(PROBLEM) Pull out every line of text from the listing below unchanged, and leave the pictures out of your answer.

(DATA PROVIDED)
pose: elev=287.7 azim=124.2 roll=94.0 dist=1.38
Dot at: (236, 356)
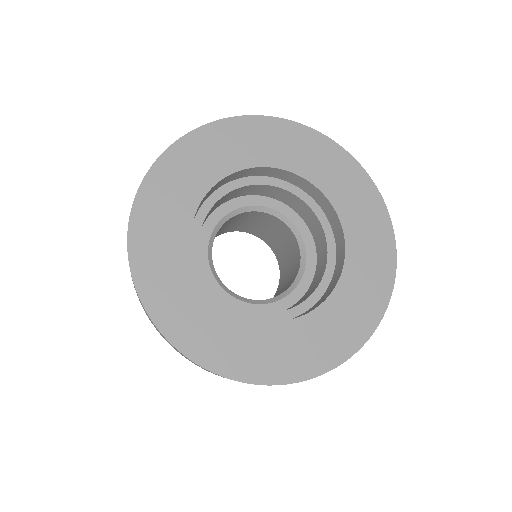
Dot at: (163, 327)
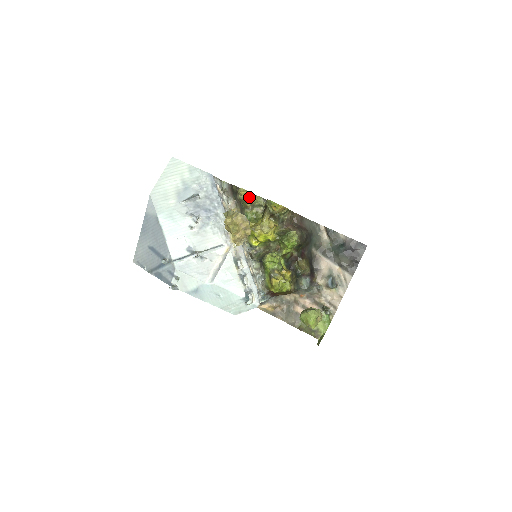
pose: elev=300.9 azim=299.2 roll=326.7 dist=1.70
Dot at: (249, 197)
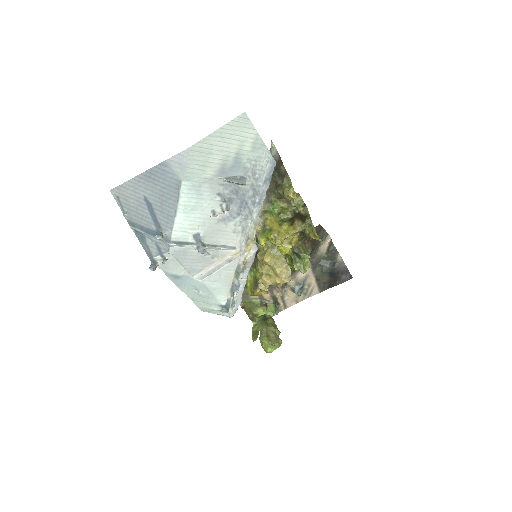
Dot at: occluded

(CORRECT RESULT)
pose: elev=287.7 azim=124.2 roll=94.0 dist=1.38
Dot at: (236, 356)
Dot at: (163, 327)
pose: elev=300.9 azim=299.2 roll=326.7 dist=1.70
Dot at: (249, 197)
Dot at: occluded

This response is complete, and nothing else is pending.